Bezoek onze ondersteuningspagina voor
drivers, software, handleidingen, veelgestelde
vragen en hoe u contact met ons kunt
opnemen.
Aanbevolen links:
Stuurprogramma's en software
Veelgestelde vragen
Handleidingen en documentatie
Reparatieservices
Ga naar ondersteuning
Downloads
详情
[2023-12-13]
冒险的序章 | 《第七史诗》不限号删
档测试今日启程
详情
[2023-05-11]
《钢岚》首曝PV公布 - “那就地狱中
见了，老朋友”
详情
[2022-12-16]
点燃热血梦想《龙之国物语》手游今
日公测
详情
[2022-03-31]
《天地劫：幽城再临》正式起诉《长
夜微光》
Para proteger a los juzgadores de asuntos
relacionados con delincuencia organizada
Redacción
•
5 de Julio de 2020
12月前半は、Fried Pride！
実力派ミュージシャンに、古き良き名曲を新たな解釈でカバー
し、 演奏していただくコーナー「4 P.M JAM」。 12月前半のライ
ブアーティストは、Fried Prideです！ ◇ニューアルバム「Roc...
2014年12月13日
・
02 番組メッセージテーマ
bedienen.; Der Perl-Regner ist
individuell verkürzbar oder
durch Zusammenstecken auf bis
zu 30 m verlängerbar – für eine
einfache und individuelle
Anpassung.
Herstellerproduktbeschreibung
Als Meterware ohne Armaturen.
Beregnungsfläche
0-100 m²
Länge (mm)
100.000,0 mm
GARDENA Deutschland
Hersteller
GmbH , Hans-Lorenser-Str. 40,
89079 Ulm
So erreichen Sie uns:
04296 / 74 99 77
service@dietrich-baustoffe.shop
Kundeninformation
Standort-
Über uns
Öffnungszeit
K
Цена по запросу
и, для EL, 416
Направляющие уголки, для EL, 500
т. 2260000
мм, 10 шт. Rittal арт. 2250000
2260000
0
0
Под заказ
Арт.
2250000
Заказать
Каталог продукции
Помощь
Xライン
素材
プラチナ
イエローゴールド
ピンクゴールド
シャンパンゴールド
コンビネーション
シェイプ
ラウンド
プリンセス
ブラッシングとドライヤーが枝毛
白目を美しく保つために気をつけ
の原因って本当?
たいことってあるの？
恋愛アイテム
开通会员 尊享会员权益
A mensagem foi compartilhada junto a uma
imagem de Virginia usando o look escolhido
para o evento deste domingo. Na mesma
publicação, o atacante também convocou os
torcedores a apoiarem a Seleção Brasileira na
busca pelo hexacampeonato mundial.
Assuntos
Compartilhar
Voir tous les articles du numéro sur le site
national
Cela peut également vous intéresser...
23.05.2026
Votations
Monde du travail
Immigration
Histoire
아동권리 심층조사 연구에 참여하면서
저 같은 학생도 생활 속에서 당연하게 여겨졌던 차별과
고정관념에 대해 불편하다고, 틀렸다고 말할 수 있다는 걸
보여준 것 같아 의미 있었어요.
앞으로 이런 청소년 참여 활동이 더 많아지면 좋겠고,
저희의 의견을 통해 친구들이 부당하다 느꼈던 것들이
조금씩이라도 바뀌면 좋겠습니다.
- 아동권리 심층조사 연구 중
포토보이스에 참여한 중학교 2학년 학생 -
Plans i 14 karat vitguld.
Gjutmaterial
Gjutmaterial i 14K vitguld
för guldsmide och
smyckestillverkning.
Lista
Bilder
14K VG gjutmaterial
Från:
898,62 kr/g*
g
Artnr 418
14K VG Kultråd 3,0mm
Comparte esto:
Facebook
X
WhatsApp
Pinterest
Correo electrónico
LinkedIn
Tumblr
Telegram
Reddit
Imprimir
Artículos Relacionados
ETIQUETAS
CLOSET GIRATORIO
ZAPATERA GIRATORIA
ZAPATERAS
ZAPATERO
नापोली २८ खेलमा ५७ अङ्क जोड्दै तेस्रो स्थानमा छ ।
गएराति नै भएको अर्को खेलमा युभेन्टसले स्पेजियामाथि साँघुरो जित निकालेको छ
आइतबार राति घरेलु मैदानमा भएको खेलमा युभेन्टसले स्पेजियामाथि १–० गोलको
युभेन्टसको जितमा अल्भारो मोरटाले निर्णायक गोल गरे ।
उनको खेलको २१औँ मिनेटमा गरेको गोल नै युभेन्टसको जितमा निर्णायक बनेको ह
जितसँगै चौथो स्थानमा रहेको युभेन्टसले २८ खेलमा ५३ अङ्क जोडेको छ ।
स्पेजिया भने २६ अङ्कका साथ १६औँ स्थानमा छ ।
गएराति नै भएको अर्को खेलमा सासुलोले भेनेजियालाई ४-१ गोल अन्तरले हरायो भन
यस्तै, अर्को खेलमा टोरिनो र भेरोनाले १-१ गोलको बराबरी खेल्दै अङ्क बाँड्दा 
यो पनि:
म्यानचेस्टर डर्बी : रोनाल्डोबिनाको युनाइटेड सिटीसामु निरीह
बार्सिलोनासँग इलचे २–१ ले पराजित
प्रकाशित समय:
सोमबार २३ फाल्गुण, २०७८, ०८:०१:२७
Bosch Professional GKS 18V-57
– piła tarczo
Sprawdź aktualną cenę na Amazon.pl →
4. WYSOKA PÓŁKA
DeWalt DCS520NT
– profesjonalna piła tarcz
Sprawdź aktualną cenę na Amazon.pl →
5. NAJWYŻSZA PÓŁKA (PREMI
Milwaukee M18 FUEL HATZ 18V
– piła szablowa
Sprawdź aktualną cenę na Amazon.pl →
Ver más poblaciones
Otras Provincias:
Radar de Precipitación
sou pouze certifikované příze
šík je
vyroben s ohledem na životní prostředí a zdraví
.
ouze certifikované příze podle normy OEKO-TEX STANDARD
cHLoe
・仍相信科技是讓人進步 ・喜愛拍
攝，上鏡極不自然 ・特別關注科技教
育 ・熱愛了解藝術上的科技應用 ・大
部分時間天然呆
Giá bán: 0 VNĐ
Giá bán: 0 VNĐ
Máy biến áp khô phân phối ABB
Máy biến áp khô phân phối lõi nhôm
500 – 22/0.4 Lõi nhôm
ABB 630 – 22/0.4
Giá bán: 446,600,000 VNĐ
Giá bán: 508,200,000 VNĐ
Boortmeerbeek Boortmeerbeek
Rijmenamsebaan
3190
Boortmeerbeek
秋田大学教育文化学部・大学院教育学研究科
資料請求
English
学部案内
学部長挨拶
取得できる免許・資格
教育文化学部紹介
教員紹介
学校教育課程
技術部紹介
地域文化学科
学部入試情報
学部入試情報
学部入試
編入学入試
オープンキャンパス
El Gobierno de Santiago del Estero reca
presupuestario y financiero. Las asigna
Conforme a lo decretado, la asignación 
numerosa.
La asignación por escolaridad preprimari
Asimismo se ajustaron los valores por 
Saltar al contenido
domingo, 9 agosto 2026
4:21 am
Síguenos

######

Job item
Could you retype exactly the lines from the first one of the records through the line containing "04296 / 74 99 77", both included, and nothing more?

Answer for this exercise
Bezoek onze ondersteuningspagina voor
drivers, software, handleidingen, veelgestelde
vragen en hoe u contact met ons kunt
opnemen.
Aanbevolen links:
Stuurprogramma's en software
Veelgestelde vragen
Handleidingen en documentatie
Reparatieservices
Ga naar ondersteuning
Downloads
详情
[2023-12-13]
冒险的序章 | 《第七史诗》不限号删
档测试今日启程
详情
[2023-05-11]
《钢岚》首曝PV公布 - “那就地狱中
见了，老朋友”
详情
[2022-12-16]
点燃热血梦想《龙之国物语》手游今
日公测
详情
[2022-03-31]
《天地劫：幽城再临》正式起诉《长
夜微光》
Para proteger a los juzgadores de asuntos
relacionados con delincuencia organizada
Redacción
•
5 de Julio de 2020
12月前半は、Fried Pride！
実力派ミュージシャンに、古き良き名曲を新たな解釈でカバー
し、 演奏していただくコーナー「4 P.M JAM」。 12月前半のライ
ブアーティストは、Fried Prideです！ ◇ニューアルバム「Roc...
2014年12月13日
・
02 番組メッセージテーマ
bedienen.; Der Perl-Regner ist
individuell verkürzbar oder
durch Zusammenstecken auf bis
zu 30 m verlängerbar – für eine
einfache und individuelle
Anpassung.
Herstellerproduktbeschreibung
Als Meterware ohne Armaturen.
Beregnungsfläche
0-100 m²
Länge (mm)
100.000,0 mm
GARDENA Deutschland
Hersteller
GmbH , Hans-Lorenser-Str. 40,
89079 Ulm
So erreichen Sie uns:
04296 / 74 99 77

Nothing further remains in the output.